5. The decision revealed the legislative deficiencies and serious threats imposed by the laws governing the rights and privileges of the First Category Employees, as the point of contention, is not related to the value of the salary, but rather to the considerable number of privileges that significantly exceeds that value, noting that those privileges include the office petty cash, cars, drivers, escorts, and allowances for electricity service, phone service, and rent, which urges the civil society to establish a national commission that joins members of both within and outside the Executive Authority, to follow up with the legislation and laws governing the rights and privileges of the First Category Civil Service Employees, to amend them in a manner that minimizes those privileges to the greatest extent, and to oblige Ministers to identify their financial allowances in an explicit manner that is not open to interpretation.
6. The decision and the statements of the Former Prime Minister represents a reasonable ground for establishing an independent commission from outside the Executive Authority to implement this decree-law in accordance with the existing legislation covering the decree's financial and penal aspects, as at this stage, the implementation of this decision represents the vital civil need, given that providing retroactive payments starting from the date of first taking up public posts was explicitly approved by the statements of the Former Prime Minister, who is responsible for his Government’s members, who in their turn are responsible to him, and they all are accountable to the law, the President, and the society according to article (74) of the Basic Law.

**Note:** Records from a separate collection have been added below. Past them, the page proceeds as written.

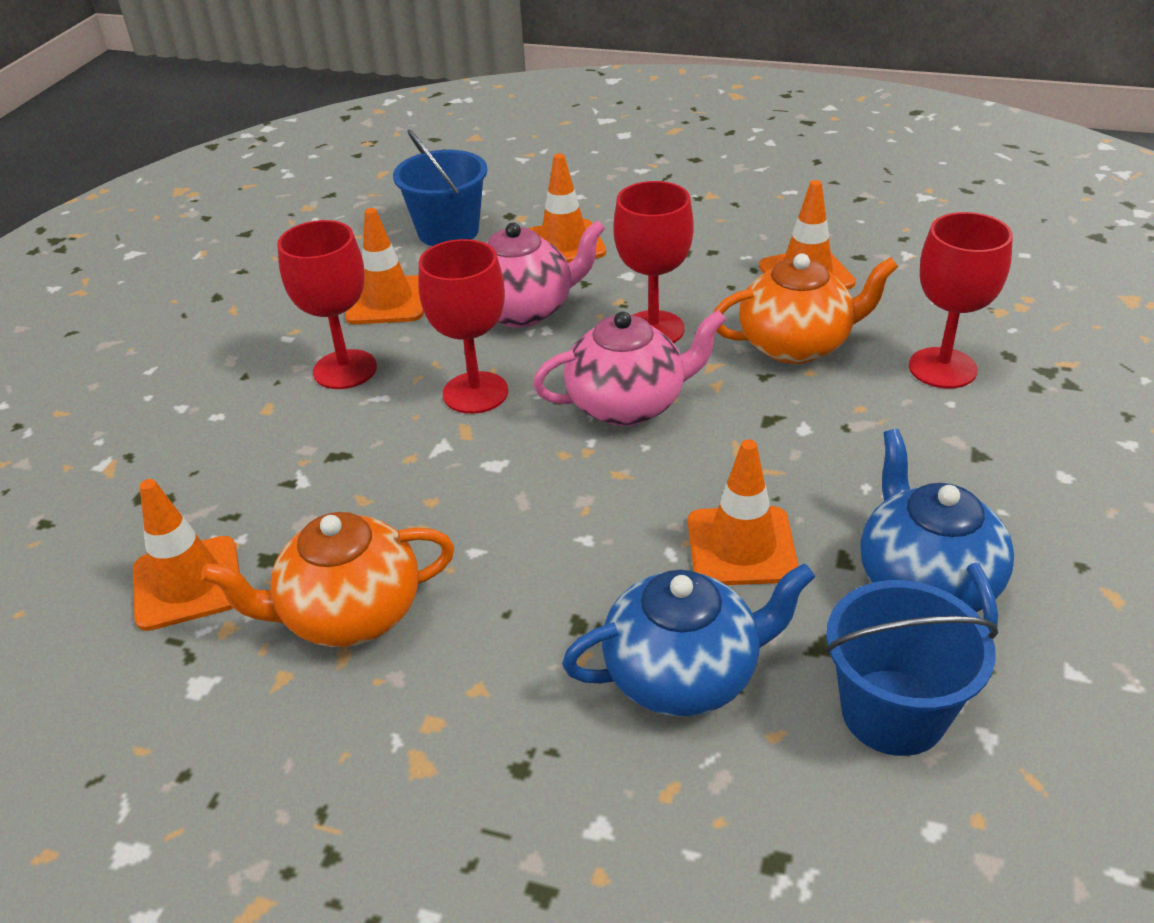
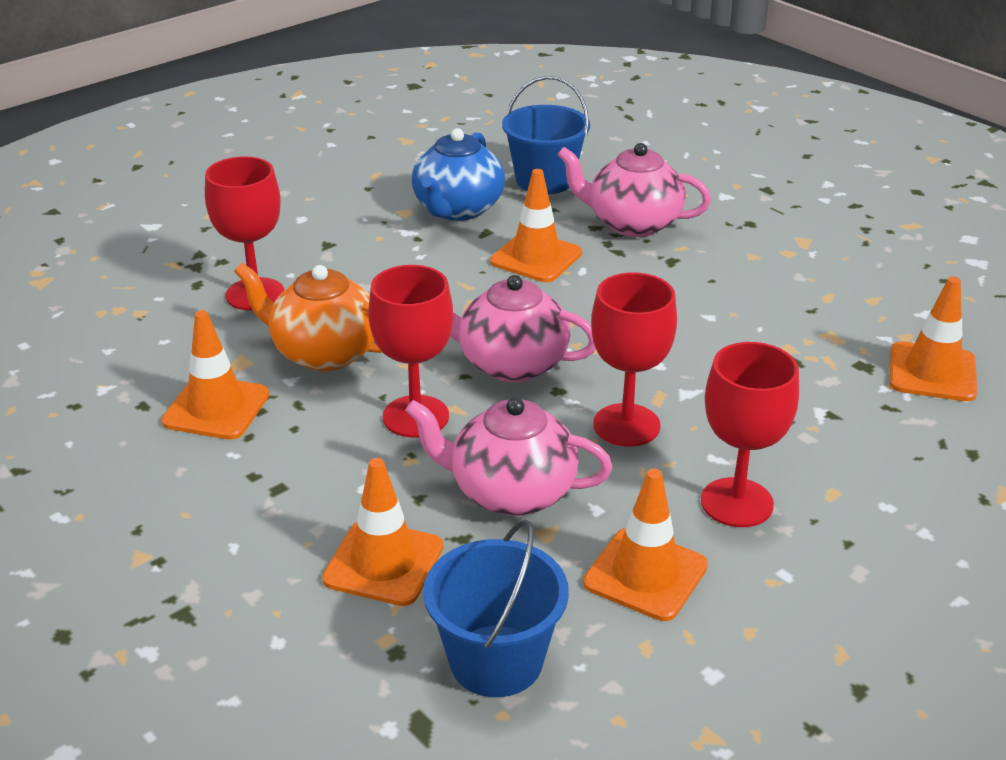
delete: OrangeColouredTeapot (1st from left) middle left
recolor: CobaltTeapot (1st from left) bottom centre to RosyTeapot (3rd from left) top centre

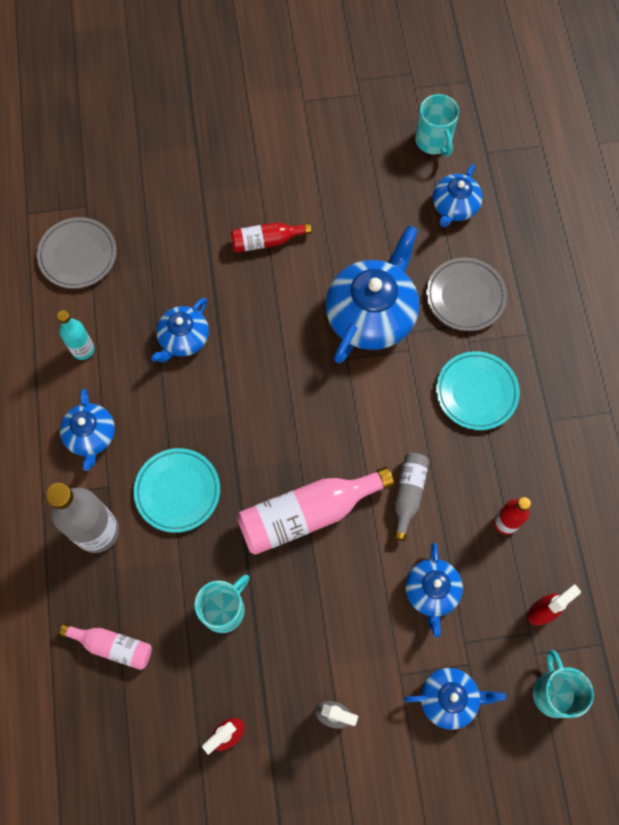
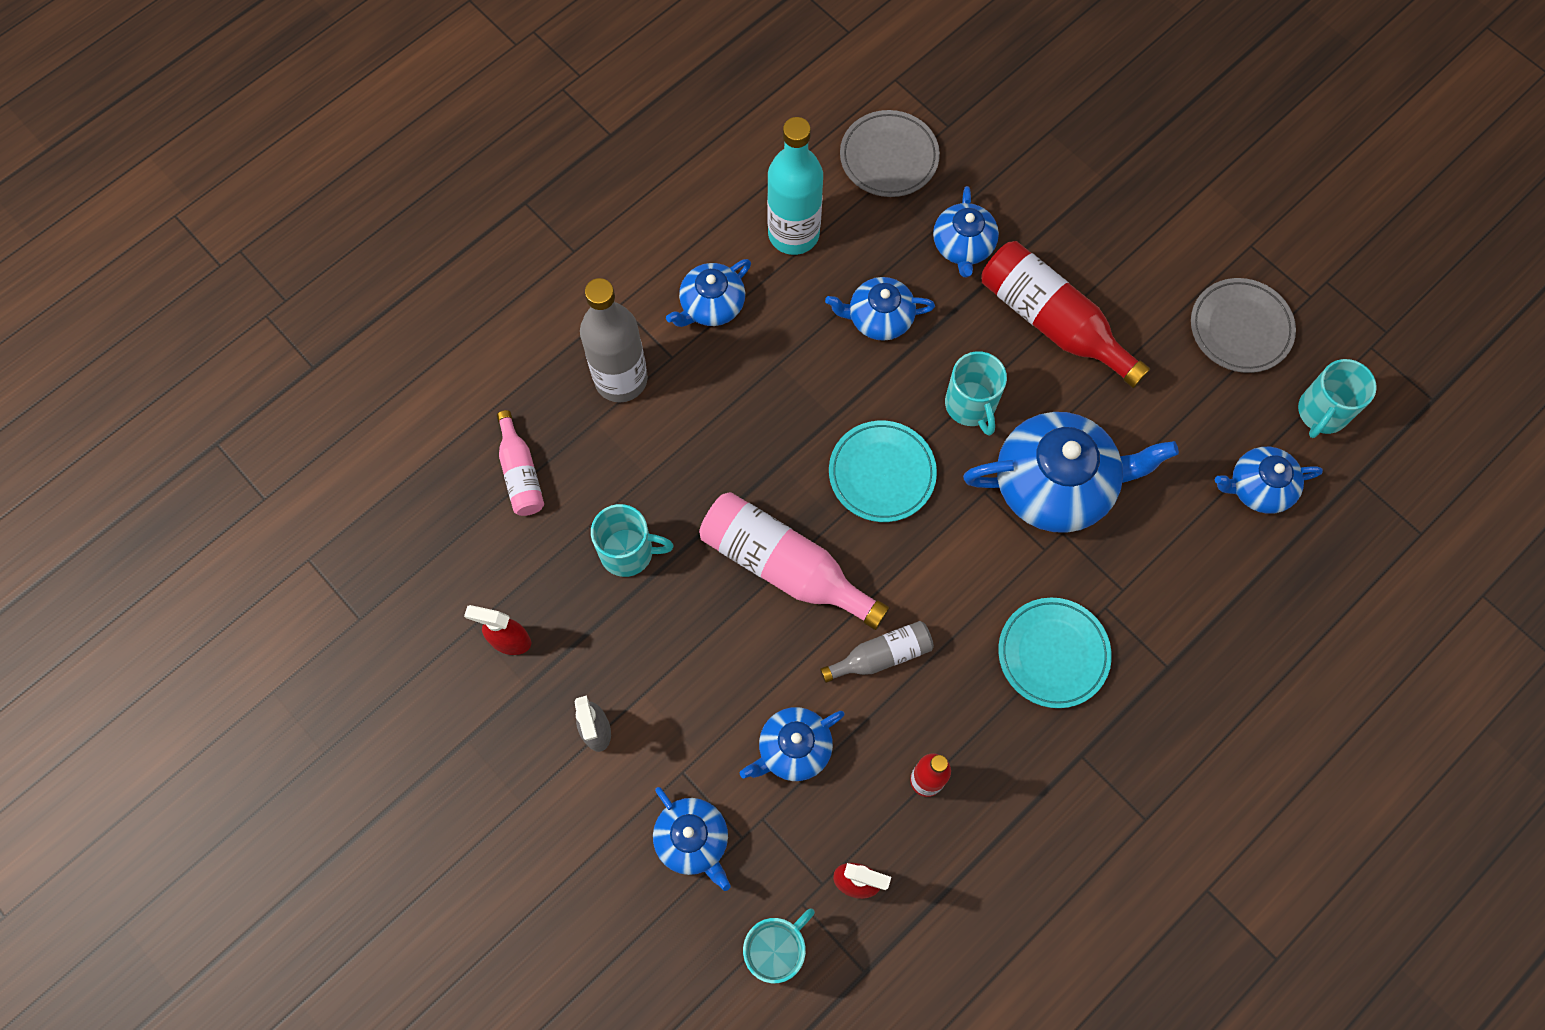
insert: CobaltTeapot (5th from left) top centre; TealMug (3rd from left) centre
move: TealPlate (1st from left) middle left to centre; AshGreyPlate (2nd from left) middle right to top right
resize: TealDrinkBottle middle left = top centre x1.79; ScarletDrinkBottle (1st from left in the first image) top centre = top right x1.79

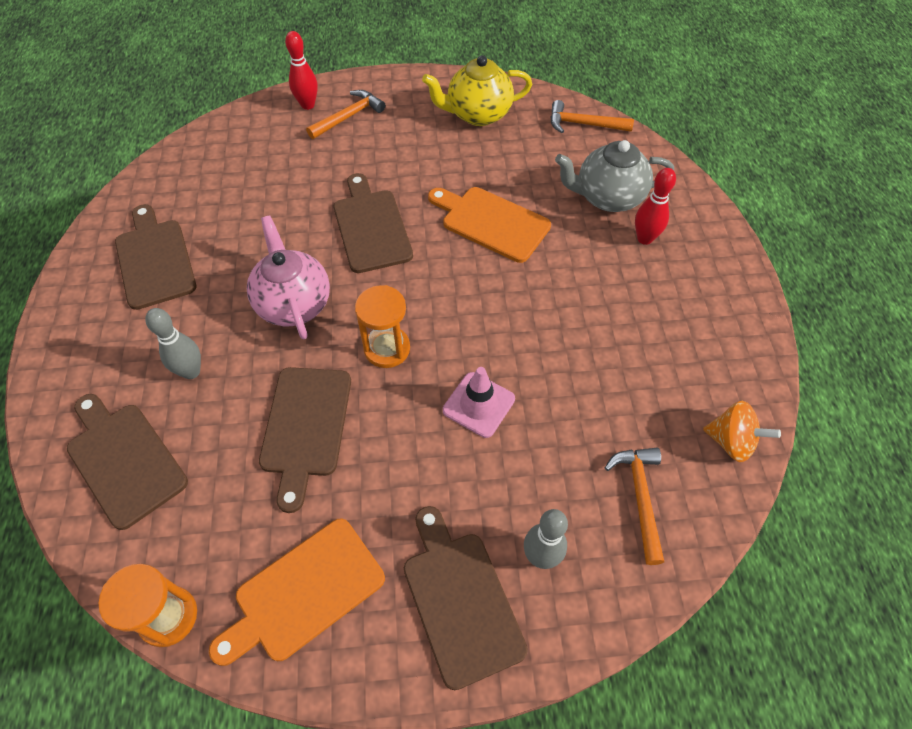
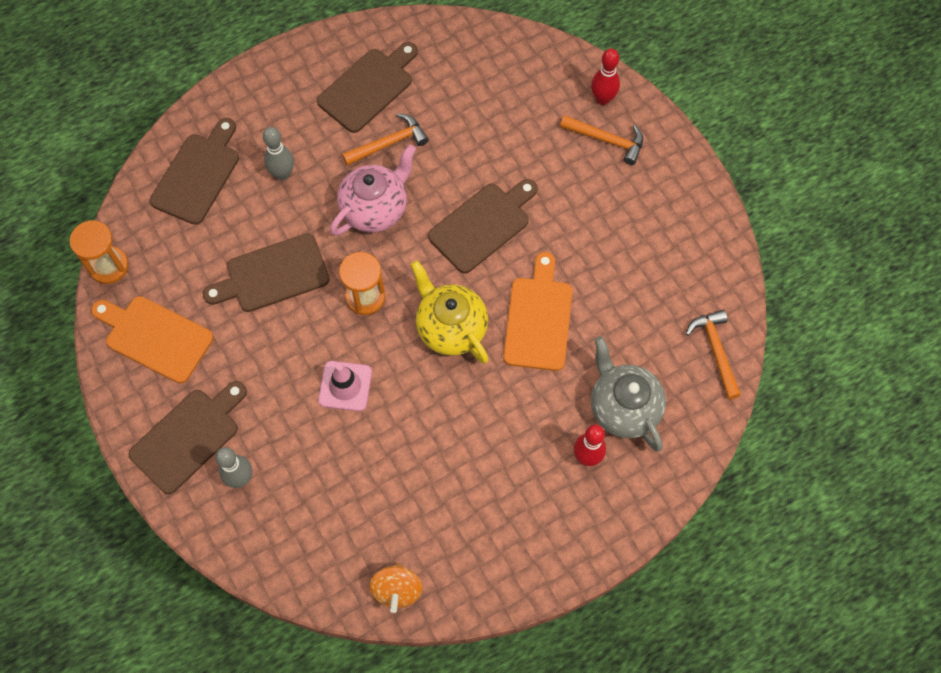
move: OrangeColouredHammer (3rd from left in the first image) bottom right to OrangeColouredHammer (1st from left) top centre; YellowTeapot top centre to centre

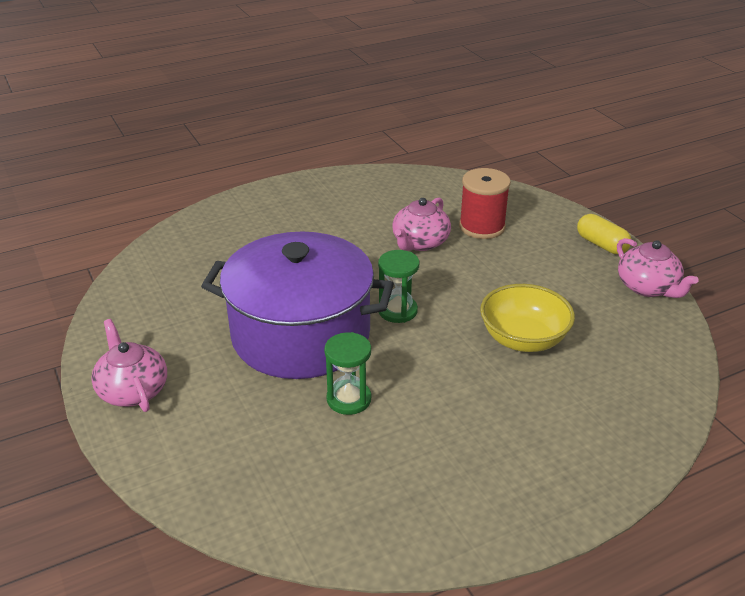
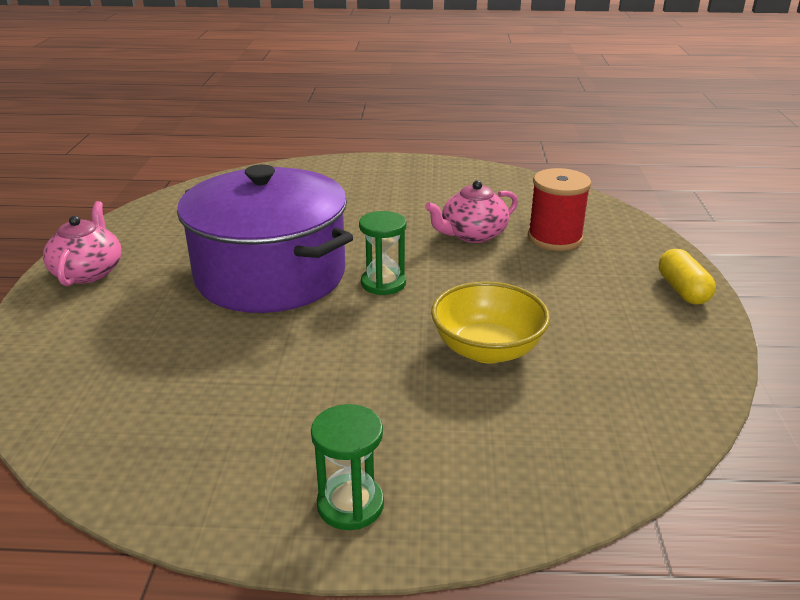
delete: RosyTeapot (3rd from left) middle right
move: EmeraldSandglass (1st from left) centre to bottom centre

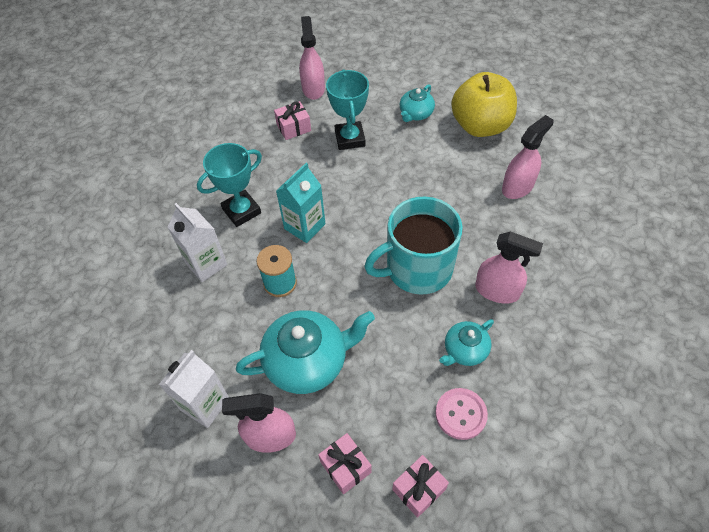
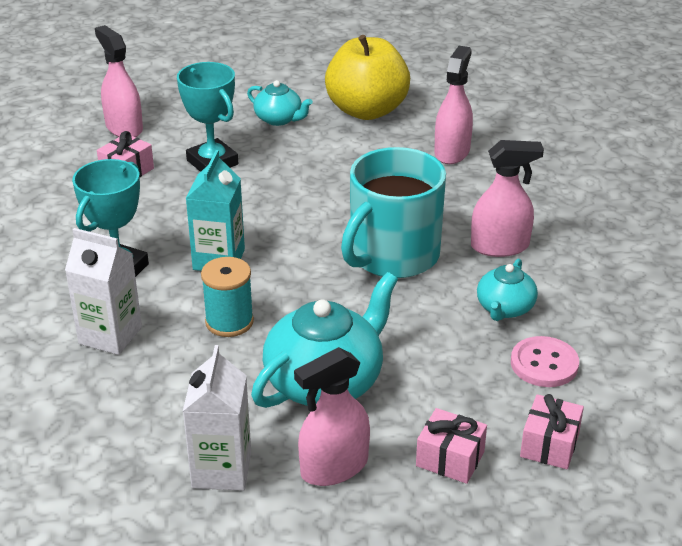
rotate: TealTeapot (2nd from left in the first image) top centre = top centre 60 degrees counterclockwise

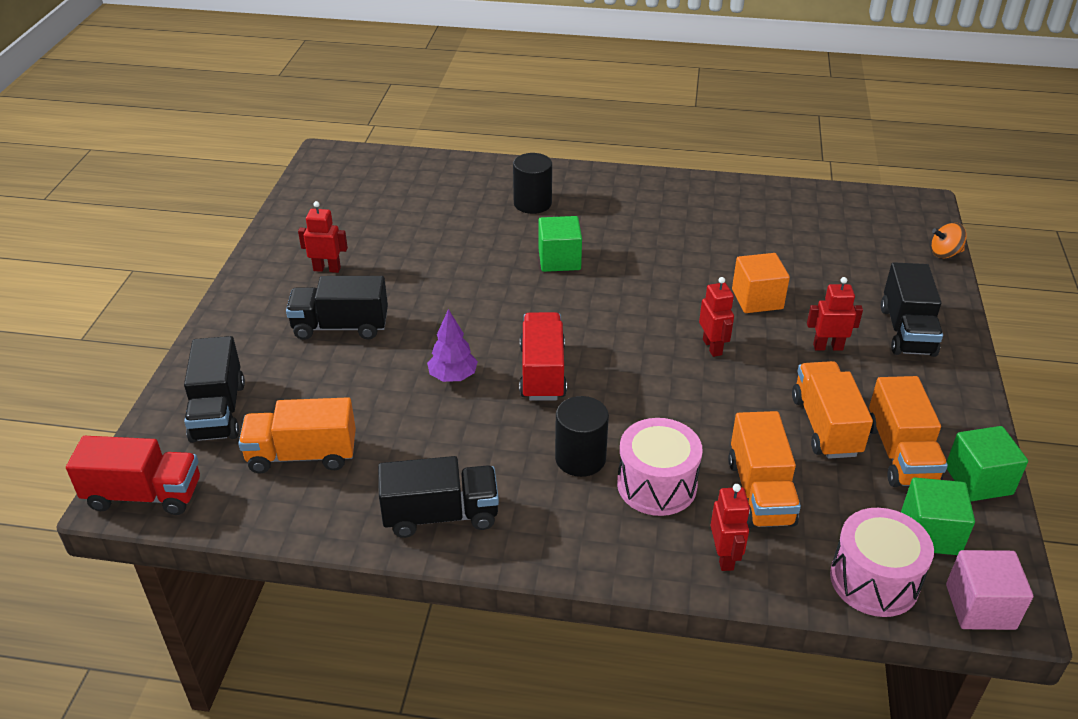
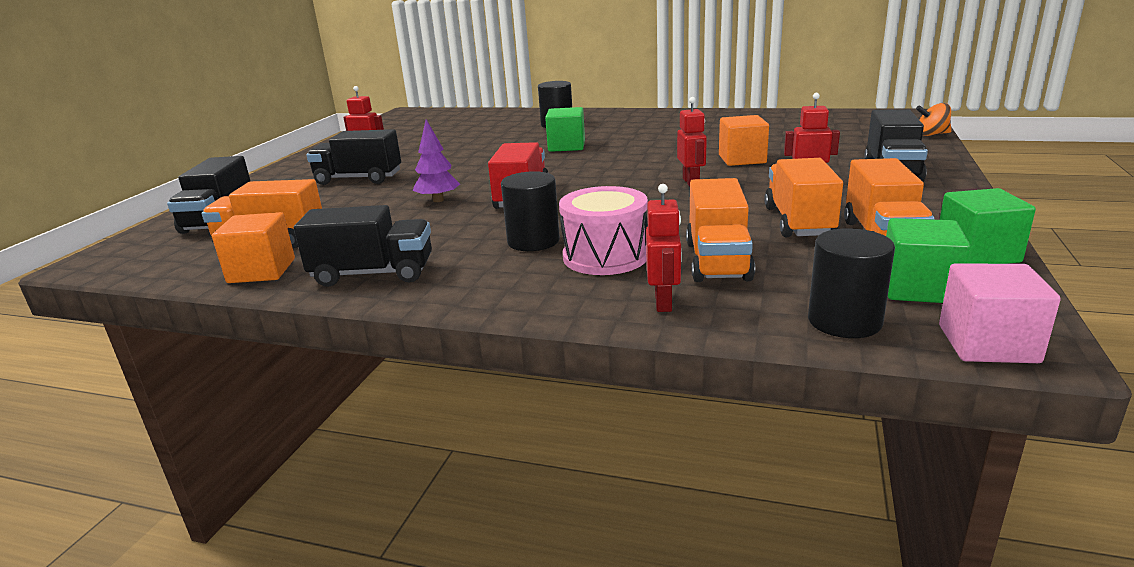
delete: ScarletToyTruck (1st from left) middle left
insert: OrangeColouredSolidCube (1st from left) middle left
replace: RosyToyDrum (2nd from left) bottom right to BlackCylinder (3rd from left) middle right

7. Limiting the refund of rent allowances to Ministers, who were not proven as tenants, is inadequate, as it is applicable on the Ministers of the Seventeenth Government only, and as it does not apply to other privileges, which are still not addressed in terms of their reimbursement process.
8. MUSAWA believes that the decision shall be amended to involve all Ministers and persons of equivalent status, such as Chiefs of Commissions, Authorities, and other figures, that the severances given by this decree-law shall be canceled and shall not be considered as part of the pension, or part of the new Ministers’ salaries and privileges.
9. MUSAWA believes that it is necessary to accelerate the process of amending the laws governing the rights of ministers and persons of equivalent status and to oblige them to announce their financial disclosures and monthly incomes.